• _Exercise goal_
Reproduce the text lines of every entry below verbatim, omitting the pictures.

• _Source records_
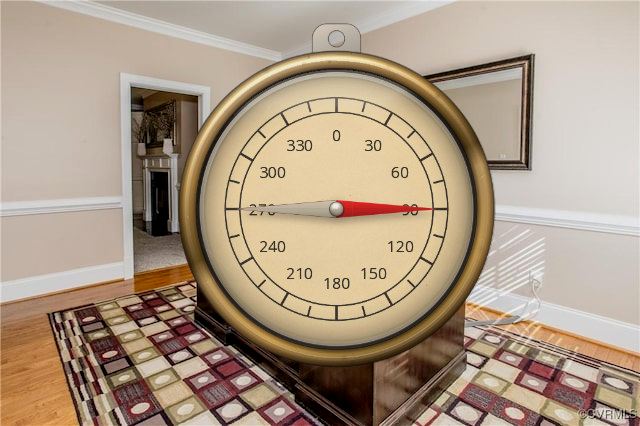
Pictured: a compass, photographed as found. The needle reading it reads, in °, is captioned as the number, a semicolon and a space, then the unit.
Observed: 90; °
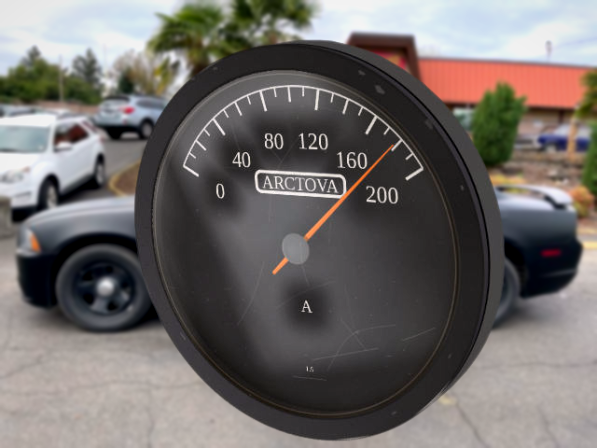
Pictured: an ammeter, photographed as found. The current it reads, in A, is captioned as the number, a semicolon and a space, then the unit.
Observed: 180; A
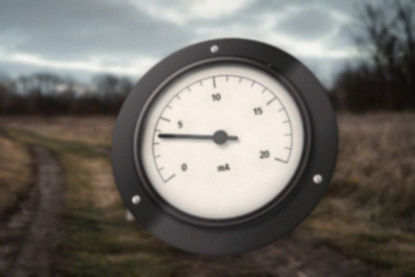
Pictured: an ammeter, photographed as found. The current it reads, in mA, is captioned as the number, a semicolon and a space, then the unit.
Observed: 3.5; mA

• _Solution_
Pictured: a compass, photographed as found. The needle reading it reads, in °, is captioned as the number, a semicolon and a space, then the unit.
Observed: 90; °
Pictured: an ammeter, photographed as found. The current it reads, in A, is captioned as the number, a semicolon and a space, then the unit.
Observed: 180; A
Pictured: an ammeter, photographed as found. The current it reads, in mA, is captioned as the number, a semicolon and a space, then the unit.
Observed: 3.5; mA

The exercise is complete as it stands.